We know that the underlying logic of LLMs is next-token prediction, a process where the model predicts the next word by choosing the one that’s most likely to follow based on patterns learned from their training data. But next-token prediction doesn’t fully explain questions like how the model internally represents and organizes knowledge, or how these representations influence its output. The precise inner workings of LLMs evade us. 

Anthropic has conducted research that maps examined neuron activations—the internal state of an LLM before it generates a response—and mapped patterns of them, called features, with real-world concepts. In Claude, for instance, Anthropic was able to identify the feature that represented the concept of the Golden Gate Bridge and released a temporary experimental model where this feature was amplified, leading the AI to reference the bridge more frequently, even in unrelated contexts. This early research is promising, but still developing. The sense that we don’t quite understand AI systems feeds a sense of mysticism around the technology, leading us to overestimate its capabilities.

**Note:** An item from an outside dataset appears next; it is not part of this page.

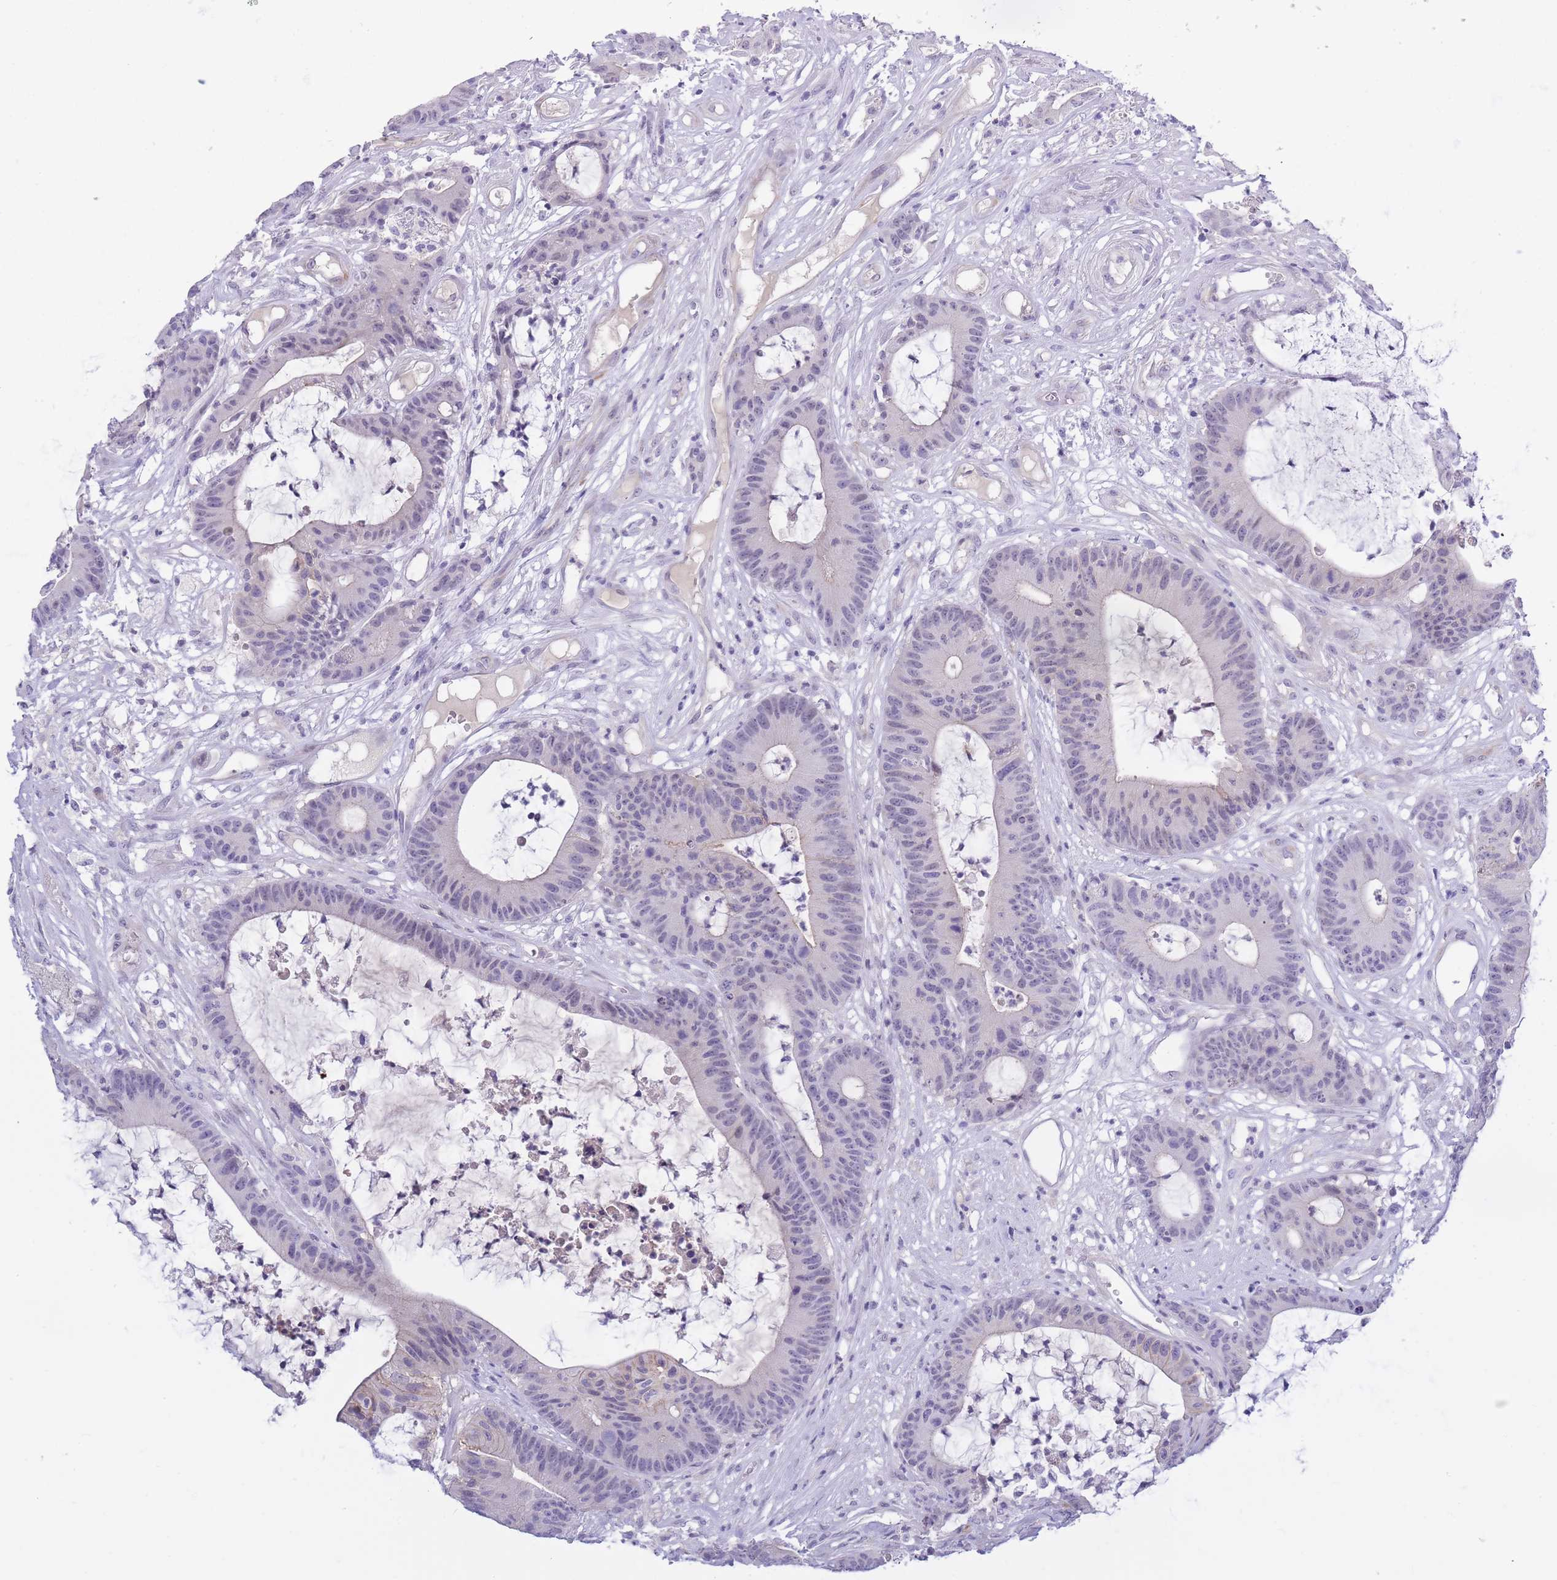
{"staining": {"intensity": "negative", "quantity": "none", "location": "none"}, "tissue": "colorectal cancer", "cell_type": "Tumor cells", "image_type": "cancer", "snomed": [{"axis": "morphology", "description": "Adenocarcinoma, NOS"}, {"axis": "topography", "description": "Colon"}], "caption": "There is no significant positivity in tumor cells of colorectal adenocarcinoma. (Stains: DAB IHC with hematoxylin counter stain, Microscopy: brightfield microscopy at high magnification).", "gene": "PRR23B", "patient": {"sex": "female", "age": 84}}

The intern, not the omniscient oracle 

When we perceive AI as an intangible overlord—something bigger than us—we expect the technology to do the heavy lifting on any task we give it. We begin each interaction with an LLM under the assumption that it’s powerful enough to ace it with little to no effort on our end—it is, after all, more capable than us, right? This way of thinking is only compounded by the fact that most modern consumer technologies are predictable and easy to use. 

We’ve grown used to technology that nearly always gets it right. When AI doesn’t live up to these expectations, our disappointment sours into the risk of abandoning the technology altogether

Instead, turn that on its head: Think of AI as an intern. Go in with the expectation that you will have to work with the technology for it to be valuable to you. Internalize that its first attempt may not be the best one, and be intentional about how much direction you give it—more for a specific deliverable, less for an open-ended brainstorm. Get into the habit of making notes about what you liked in the AI response and what you didn’t—articulating your feedback to the LLM goes a long way. 

Just like any good intern, AI’s greatest value lies in our willingness to engage with the technology—in the space between what it offers and what we can accomplish working together with it.